Kelsey Laine Davis (born May 14, 1987) is an American soccer player from Thousand Oaks, California. She was a goalkeeper for the Boston Breakers and Chicago Redstars of Women's Professional Soccer and the United States U-23 women's national soccer team.

Career

National Team career
Davis played in the 2004 FIFA U-19 Women's World Championship in Thailand and the 2006 FIFA U-20 Women's World Championship in Russia.

In May 2009, Davis was named to the senior national team roster for two games against Canada. During an exhibition game with the United States U-23 women's national soccer team in June against F.C. Indiana, Davis fractured her jaw and was unable to compete with the U-23 team later that summer in England.

———

**Objective:** Please repeat word for word the part of the Kelsey Davis biography above that runs from "National Team career" up to and including "summer in England.".

**Information shown:**
———

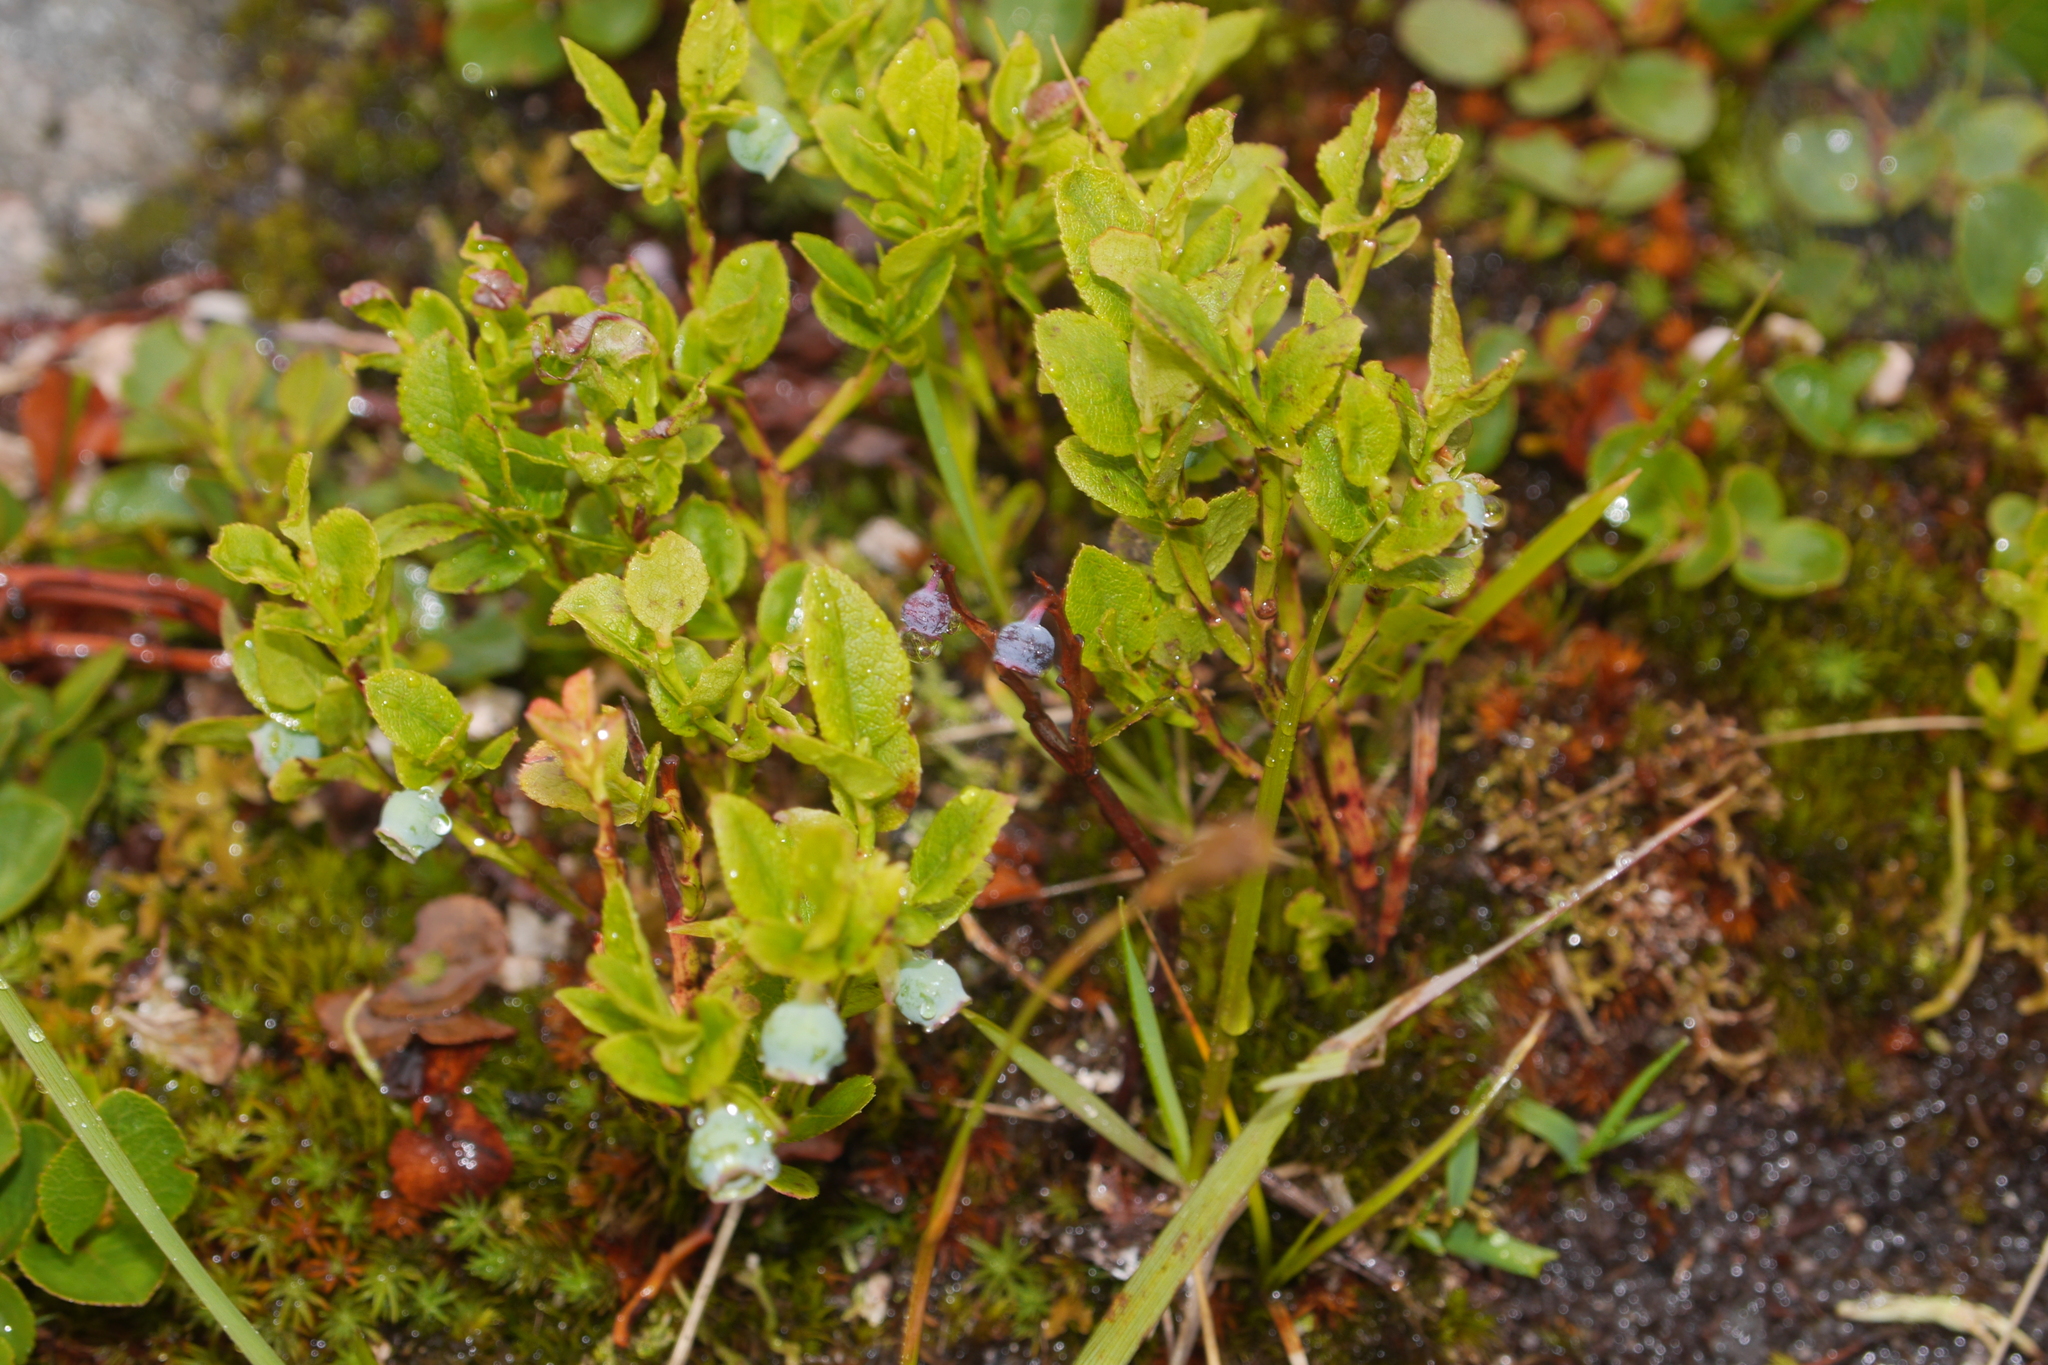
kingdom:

———

**Task solution:**
National Team career
Davis played in the 2004 FIFA U-19 Women's World Championship in Thailand and the 2006 FIFA U-20 Women's World Championship in Russia.

In May 2009, Davis was named to the senior national team roster for two games against Canada. During an exhibition game with the United States U-23 women's national soccer team in June against F.C. Indiana, Davis fractured her jaw and was unable to compete with the U-23 team later that summer in England.